Recently we received an email from someone looking to identify a photograph of Big Basin Park taken by Andrew Putnam Hill that was owned by her family. Hill took many photographs of the Big Basin area in the Santa Cruz Mountains between 1900 and 1902 as part of his efforts to save the forest from logging and preserve the beautiful area as a protected state park. History San José is lucky to have a large number of these in our collection, part of the Sempervirens Club Records. In this case, Hill’s photograph led to a family discovery.
I recognized the photograph — a group of men standing in a grove of giant redwood trees. Sure enough, we had another print of the same image in our collection. I shared the caption from the photo, which listed the men pictured, and provided her with some background as to why and when it was taken. The album consists of 80 photographs of Big Basin taken by Hill, compiled (and likely captioned) by W. W. Richards, sporting secretary for the Sempervirens Club.
Well, it turned out that one of the men in the photograph, John Green, was her great-grandfather, a fact unknown to her until this time! After confirming this with another member of the family, she of course wanted to know more. Why was he in the photo? What was his role? Presumably this is why the photograph had been kept in her family.
Green is identified only as “Guide” in several of Hill’s photographs. What our researcher already knew was that John Green was a resident of Boulder Creek in the early 1900s. A Swedish immigrant who arrived in the US around 1880, he worked for one of the lumber companies around Big Basin. There was no further information on Green in the Sempervirens Club Records, nor in Carolyn de Vries’ excellent history Grand and Ancient Forest: The Story of Andrew P. Hill and Big Basin Redwood State Park (1978). He did not appear to be affiliated with the club in any respect other than his role as guide. We surmised that he worked for H. L. Middleton’s lumber operation at Big Basin, and that Middleton had hired him to take people around the property.

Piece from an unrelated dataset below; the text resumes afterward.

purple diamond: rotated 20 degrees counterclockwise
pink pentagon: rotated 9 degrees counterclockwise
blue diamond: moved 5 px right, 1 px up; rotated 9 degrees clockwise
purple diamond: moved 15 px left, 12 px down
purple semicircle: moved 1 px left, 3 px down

Middleton was the largest stockholder in the Big Basin Lumber Company, and had been won over by an exploration of the land in 1900 with the Sempervirens Club:
Somehow the members of the committee had been able to interest H. L. Middleton, largest stockholder in the Big Basin Lumber Company, in joining their exploration for a short time. It had been discovered that one of the mills owned by his company had packed machinery on mules over the mountains to the very rim of the Big Basin, close to some of the largest trees, and was ready to begin cutting. …’Mr. Middleton was dragged, willy-nilly, along with the camping party, and held as friendly hostage while his woodchoppers cut trails in any direction that was suggested. For the first time the extent of the Basin was fully realized, and the value of the watercourses, the Waddell, the Gazos, the Pescadero Creek, the Butano, all taking their sources here….Mr. Middleton had become inoculated with the spirit of this redwood-saving crowd… (de Vries, p. 24)

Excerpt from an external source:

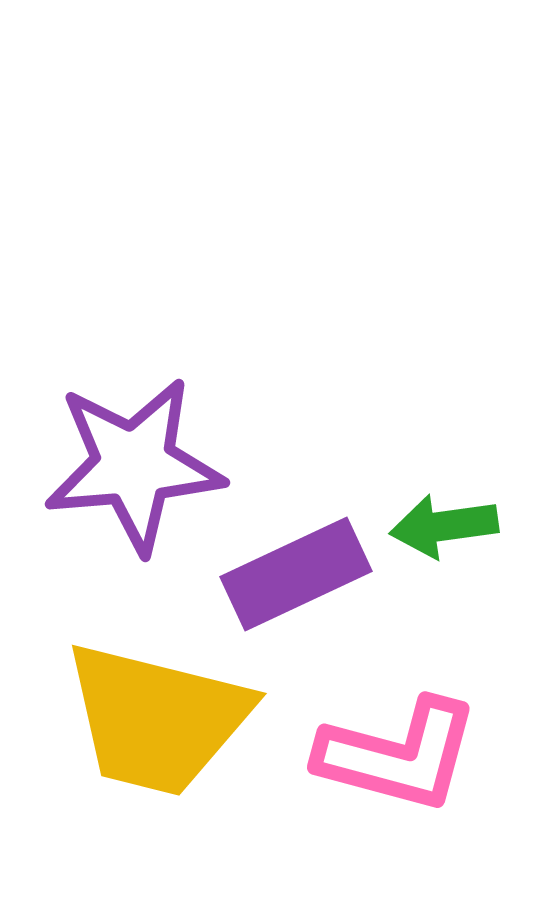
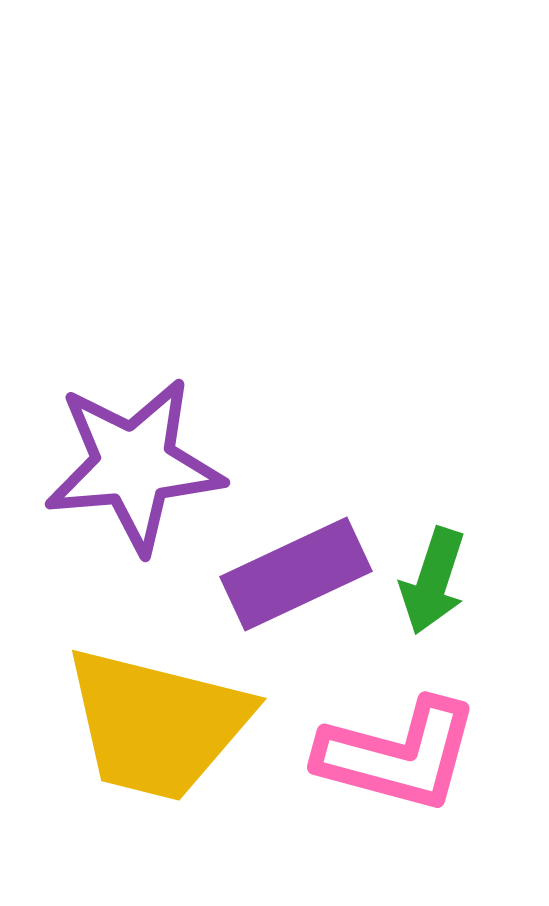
green arrow: moved 11 px left, 55 px down; rotated 64 degrees counterclockwise
yellow trapezoid: moved 5 px down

As a result of these efforts by the Sempervirens Club, Middleton assisted in obtaining an option for one year on 14,000 acres in the Big Basin area. However, when the time limit on the land option expired, and another logging operation run by I. T. Bloom began cutting timber in Big Basin, Hill “obtained permission from H. L. Middleton to invite Governor Gage and the members of the Park Commission to examine personally the proposed park site.” (de Vries, p. 44) The photograph above documents this September 1901 visit, in which Green acted as “guide.”
Through some contacts with the California State Parks Department, who led her to local author and Big Basin docent Scott Peden, the researcher discovered that her great-grandfather was not only a “guide,” but apparently the very first “superintendent” of Big Basin Park. According to Peden, Green was selected to be superintendent of the land by Middleton in the period between the State Park’s nominal approval in 1901 and the actual signing of the land purchase deal in 1902, before J.H.B. Pilkington was appointed as the park’s first guardian. So Green’s title of “guide” belied his role not only as acting supervisor of Big Basin, but also, according to Peden, Superintendent of Union Creek Mill (the Big Basin part of Middleton’s Groups holdings), and I. T. Bloom’s mill, also under at least some control of Middleton.
Clippings from Santa Cruz newspapers also reveal that Green moved to Jenner on the Sonoma Coast, where he acted as the small town’s postmaster. He passed away in San Francisco of stomach cancer at the age of 47.